▸ WHAT YOU HAVE TO DO: Please transcribe every entry below exactly, without including the pictures.

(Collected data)
=======

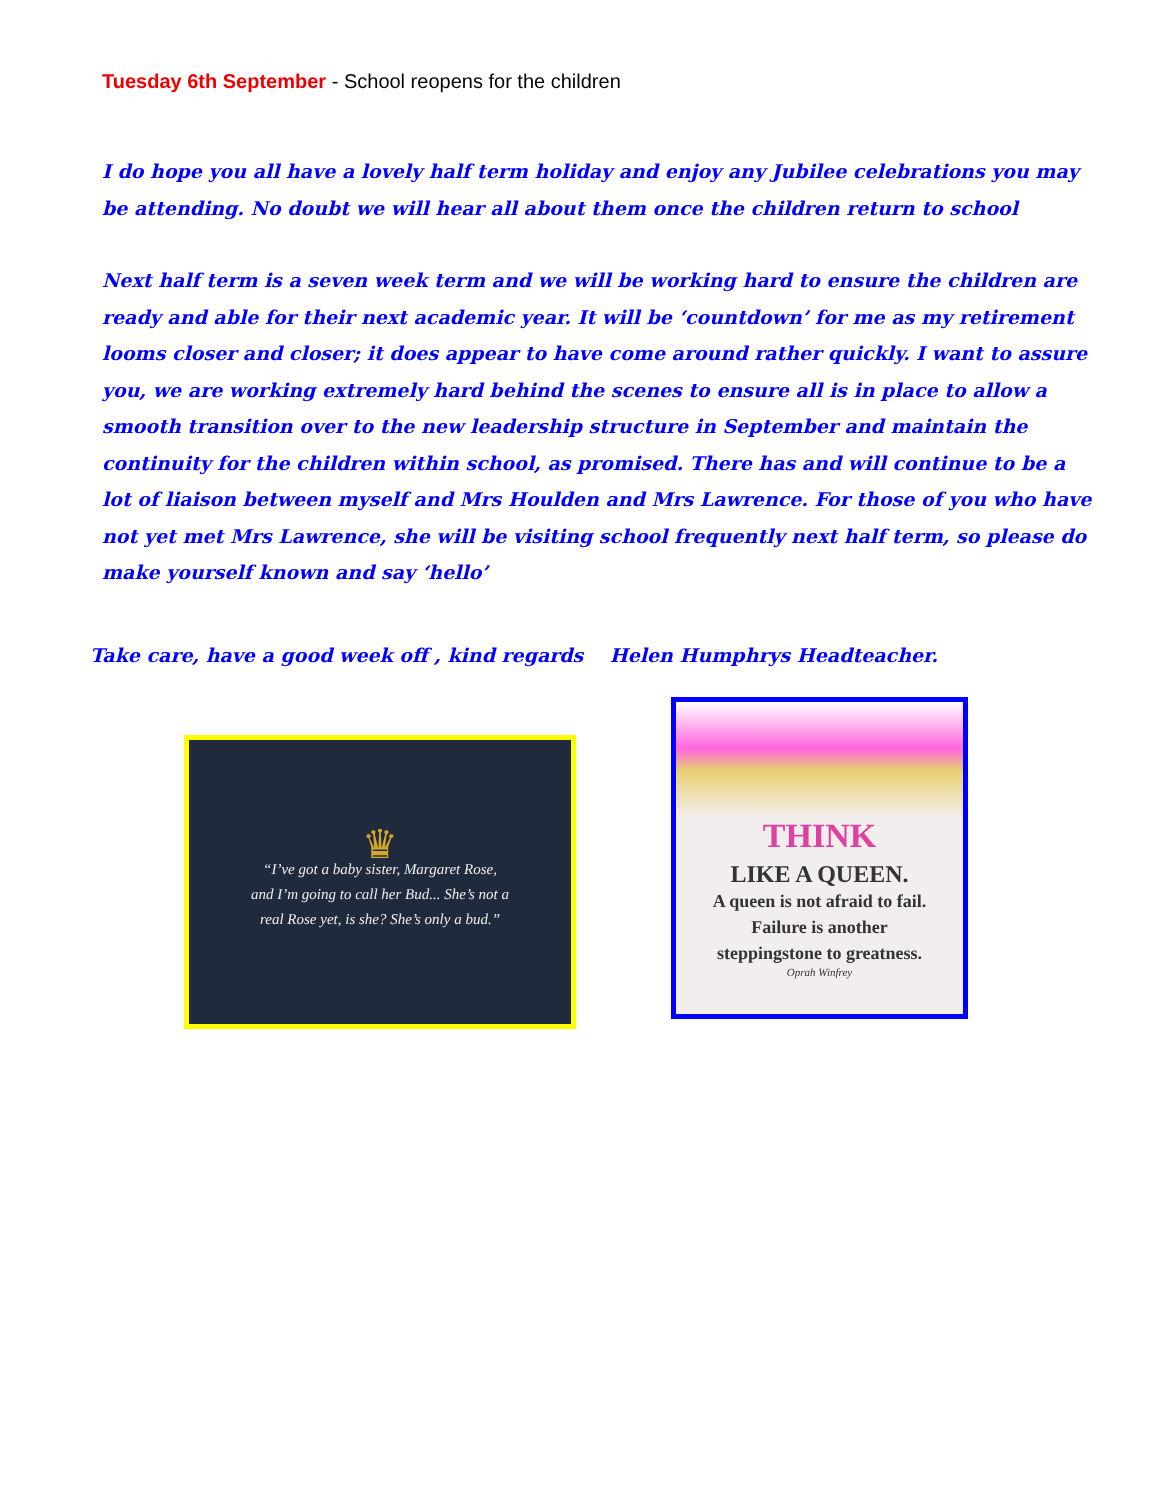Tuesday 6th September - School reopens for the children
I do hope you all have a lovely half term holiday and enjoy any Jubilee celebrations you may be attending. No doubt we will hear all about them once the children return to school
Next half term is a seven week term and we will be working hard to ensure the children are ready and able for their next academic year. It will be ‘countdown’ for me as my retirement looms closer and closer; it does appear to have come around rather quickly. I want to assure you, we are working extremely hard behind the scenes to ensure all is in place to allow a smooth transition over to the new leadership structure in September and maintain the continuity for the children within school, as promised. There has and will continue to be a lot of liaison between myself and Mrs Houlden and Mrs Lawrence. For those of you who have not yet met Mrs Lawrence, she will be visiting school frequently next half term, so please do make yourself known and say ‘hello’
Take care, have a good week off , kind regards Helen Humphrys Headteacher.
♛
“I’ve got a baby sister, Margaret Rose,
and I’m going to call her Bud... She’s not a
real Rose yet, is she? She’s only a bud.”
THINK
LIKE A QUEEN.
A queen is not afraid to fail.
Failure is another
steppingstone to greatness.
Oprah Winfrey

=======

▸ ANSWER SPACE:
Tuesday 6th September - School reopens for the children
I do hope you all have a lovely half term holiday and enjoy any Jubilee celebrations you may be attending. No doubt we will hear all about them once the children return to school
Next half term is a seven week term and we will be working hard to ensure the children are ready and able for their next academic year. It will be ‘countdown’ for me as my retirement looms closer and closer; it does appear to have come around rather quickly. I want to assure you, we are working extremely hard behind the scenes to ensure all is in place to allow a smooth transition over to the new leadership structure in September and maintain the continuity for the children within school, as promised. There has and will continue to be a lot of liaison between myself and Mrs Houlden and Mrs Lawrence. For those of you who have not yet met Mrs Lawrence, she will be visiting school frequently next half term, so please do make yourself known and say ‘hello’
Take care, have a good week off , kind regards Helen Humphrys Headteacher.
♛
“I’ve got a baby sister, Margaret Rose,
and I’m going to call her Bud... She’s not a
real Rose yet, is she? She’s only a bud.”
THINK
LIKE A QUEEN.
A queen is not afraid to fail.
Failure is another
steppingstone to greatness.
Oprah Winfrey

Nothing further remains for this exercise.